Considering the financial aspect, it is possible to earn more than enough money to live comfortably and travel during free time while teaching abroad. The income will obviously be contingent upon many factors, including the location of the school and your qualifications. When deciding where to study abroad, you must first consider your destination’s cost of living. Calculate your expected personal expenses, both here and abroad. Then, see if any programs cover the cost of housing, insurance and utilities while teaching. The difficulty here lies in the fact that it may be difficult in some situations to pay any of your bills back home with a modest salary. Also, as most of these positions are temporary they lack the job security and advancement possibilities one might have at home.

One thing taken for granted by many before teaching abroad is the possibility to meet and interact with interesting people unlike anyone at home. You will develop lasting friendships and important professional relationships while teaching everyone from young children to corporate executives. Many teachers take great pride in the fact that their students stay in contact years after returning home.

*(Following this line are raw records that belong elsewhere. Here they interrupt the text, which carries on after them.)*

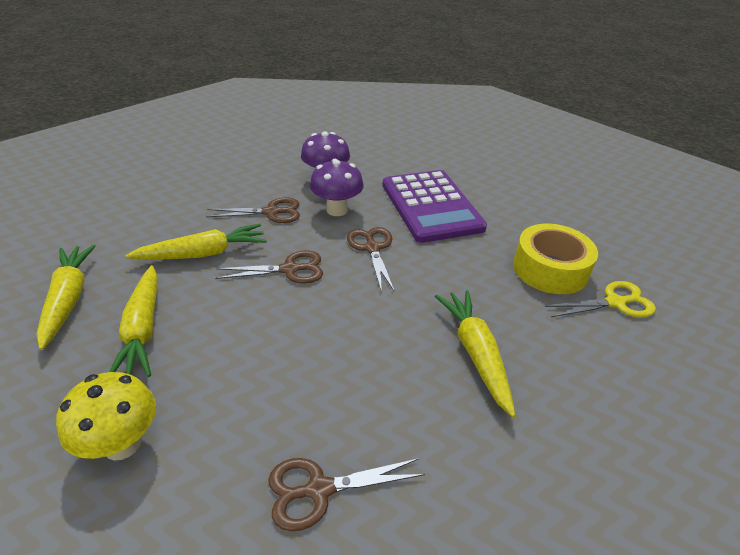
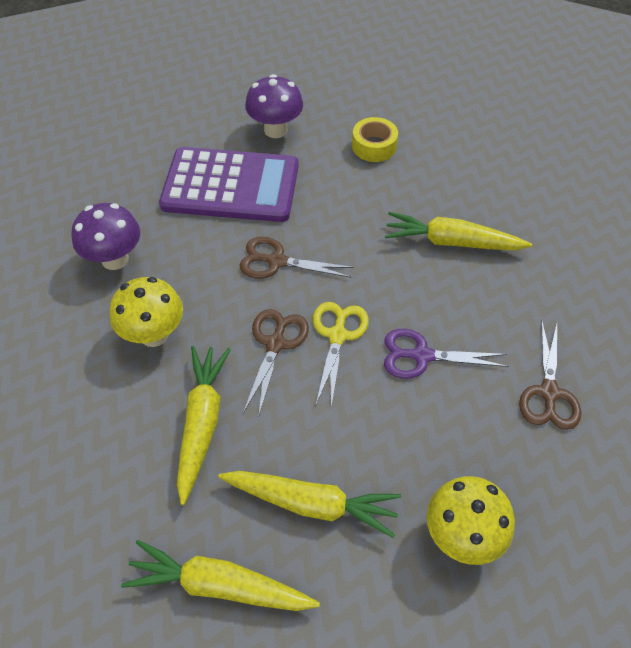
camera: 65 degrees left, 15 degrees up
(271, 212) = (154, 334): brown scissors -> yellow mushroom
(319, 363) = (422, 356): none -> purple scissors
(337, 210) = (188, 269): purple mushroom -> purple mushroom (275, 130)
(550, 269) = (374, 146): yellow tape -> yellow tape, size x0.62
(615, 303) = (432, 129): yellow scissors -> yellow scissors (337, 335)

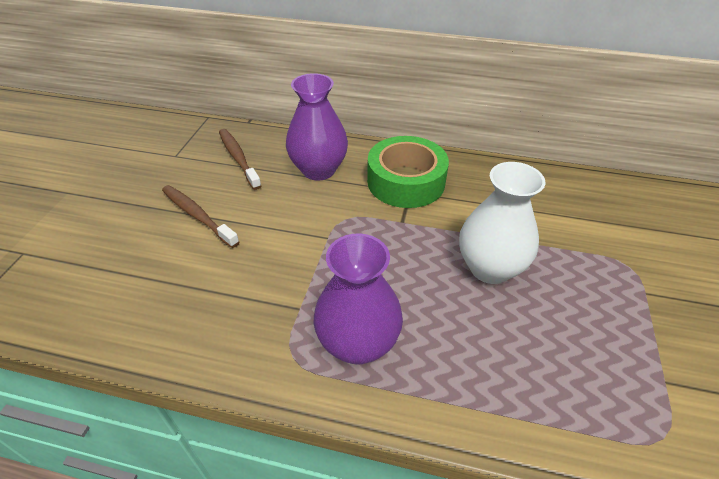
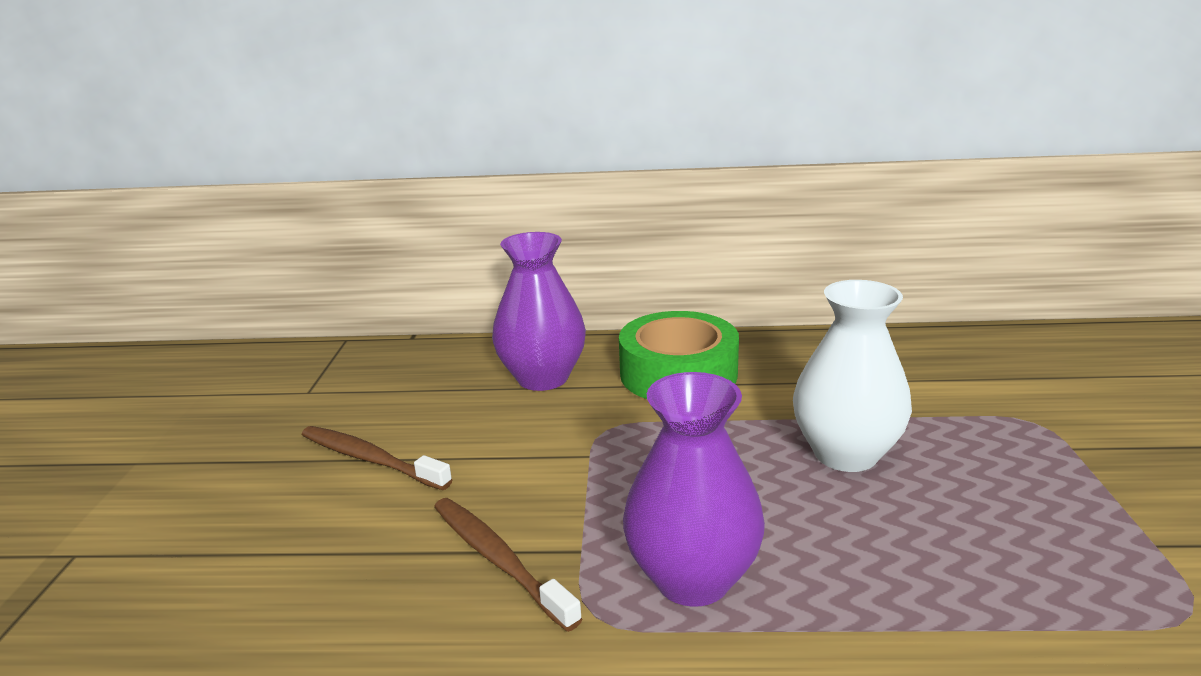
camera: 10 degrees left, 20 degrees down
(238, 158) = (412, 381): brown toothbrush -> brown toothbrush (498, 559)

Despite this fact, you may also experience a distinct sense of isolation while teaching abroad. This detachment from the known world allows many to focus wholeheartedly on teaching while forgetting previous worries; the experience can easily be eye-opening and enriching if the proper motivation exists. When necessary, many teachers even like the added challenge of developing their own curriculum with limited supplies or English language materials. But there will come days when you will simply want to go home. Based on where you are teaching, you may find yourself surrounded by poverty or difficult political circumstances, struggling to adapt to the foreign language and culture. Maybe you will lose patience with your students or find the program to be boring and repetitive. At times like these, you must remember that most teaching opportunities require a contract and if you choose to abandon your requirements, you might never find a similar job again.

In summation, the most important thing to realize when considering teaching abroad is that one person’s pro may be another’s con. Everyone’s experience will be unique, as each opportunity requires special skills and returns different rewards. If you find the right position for yourself, firm commitment and motivation may easily overcome many of the cons mentioned here.